January 14th, 2009 by Rishabh Mishra

Note: This post has been updated in several places. Those updates are denoted by starting with “UPDATE”. Some smaller updates are not denoted in this manner.

This is a tale of my own mistake; because this is the sort of tale that I have plenty of lying around, and because I think that people enjoy laughing at me.

So, anyway, I was experimenting with the KDE 4.2 beta, and checking out how Amarok music player was going. Before, I have hated the new Amarok. The user interface, a departure from what Amarok used to be, seemed unnatural to me. Besides, I couldn’t figure out how to get the darn piece of software to play music anyway. “Amarok Nightly, and the entire 2.x series of Amarok for that matter, was useless to me, and I would never adopt it,” I told myself. “Dumb, buggy Amarok betas are not worth my time. I should just use Exaile.”

I hate being wrong.

It turns out that the reason that Amarok 2 didn’t play my music was because I did not install the MP31 support2.

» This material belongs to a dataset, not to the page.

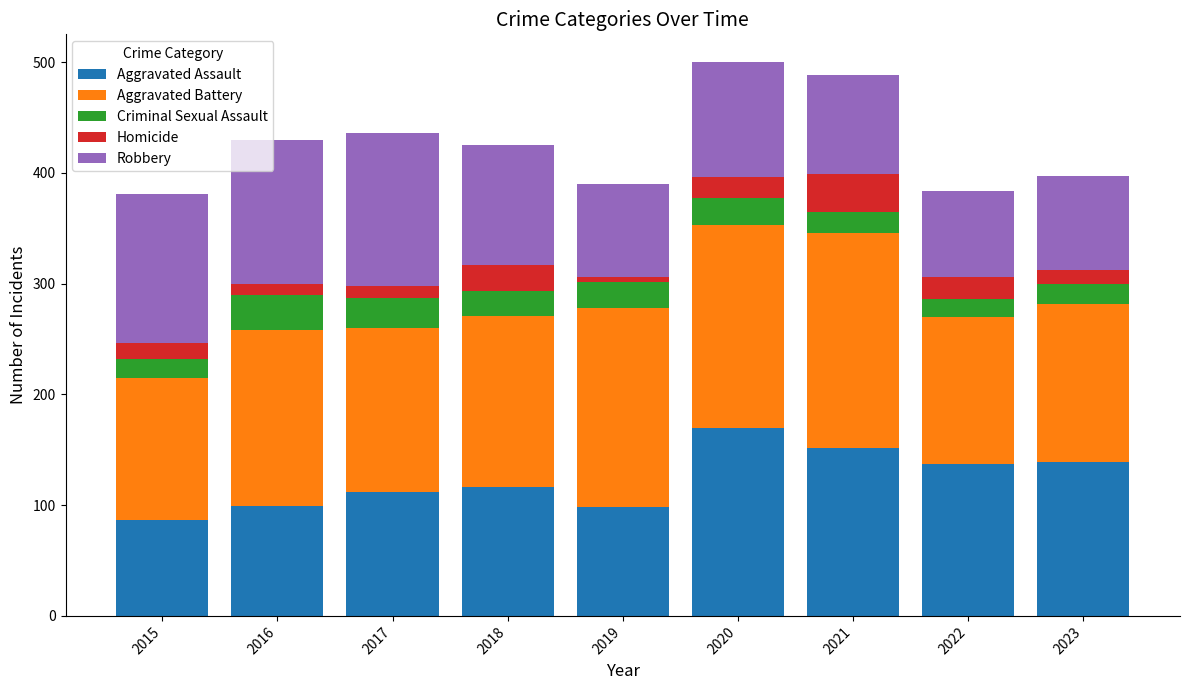

What value does the Aggravated Assault series have at 2017, to the nearest 5?

110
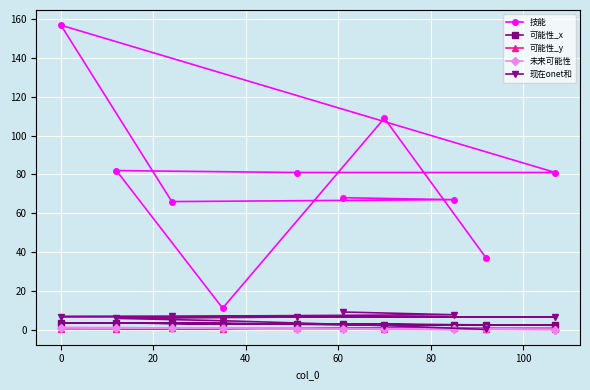

What is the maximum value for 可能性_x?

3.5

After finding that the music now worked in Amarok2, the user interface magically seemed to make more sense, as if the disappeared frustration allowed me to see the good parts of the new Amarok. “Amarok 2 is certainly more pleasing than Amarok 1!” I told myself now.

Click post to view image in full-size.

By the way, I encourage you to check out KDE 4.2 betas, they work amazingly well3.

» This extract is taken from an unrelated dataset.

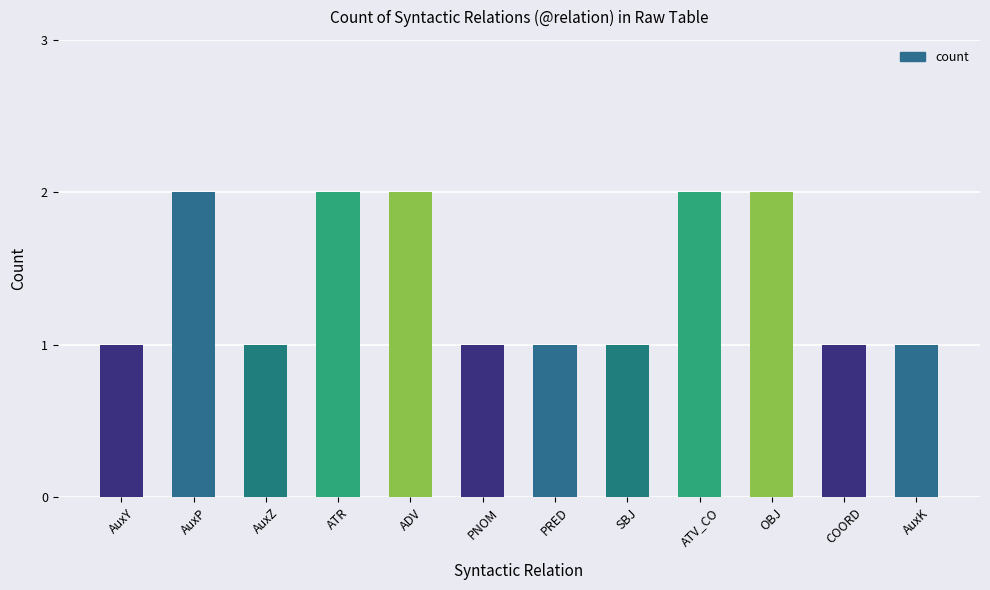

Reading right to left, what are all the values shown in this chart?

1	1	2	2	1	1	1	2	2	1	2	1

The lesson I learned? Never lose faith in KDE developers; they always pull through for you. UPDATE: A more relevant lesson to learn would be that one should check if the problem is i the chair before blaming the code.

1As an open source enthusiast, it would make sense for me to have my music in OGG Vorbis format, but I gave up on that when I discovered that while using Rockbox enables me to play OGG Vorbis files, I still couldn’t play the OGG Vorbis files on unconfigured Windows and Mac installs.

2I had installed the MP3 support by playing the MP3 file in Amarok 1.4, and then clicking the dialog that will autoinstall the MP3 support. UPDATE: I used the Amarok 1.4 MP3 codec installer because I had already assumed that I had the correct files.

3How well the KDE 4.2 nightlies work for you may depend on your hardware and when exactly you try the betas out.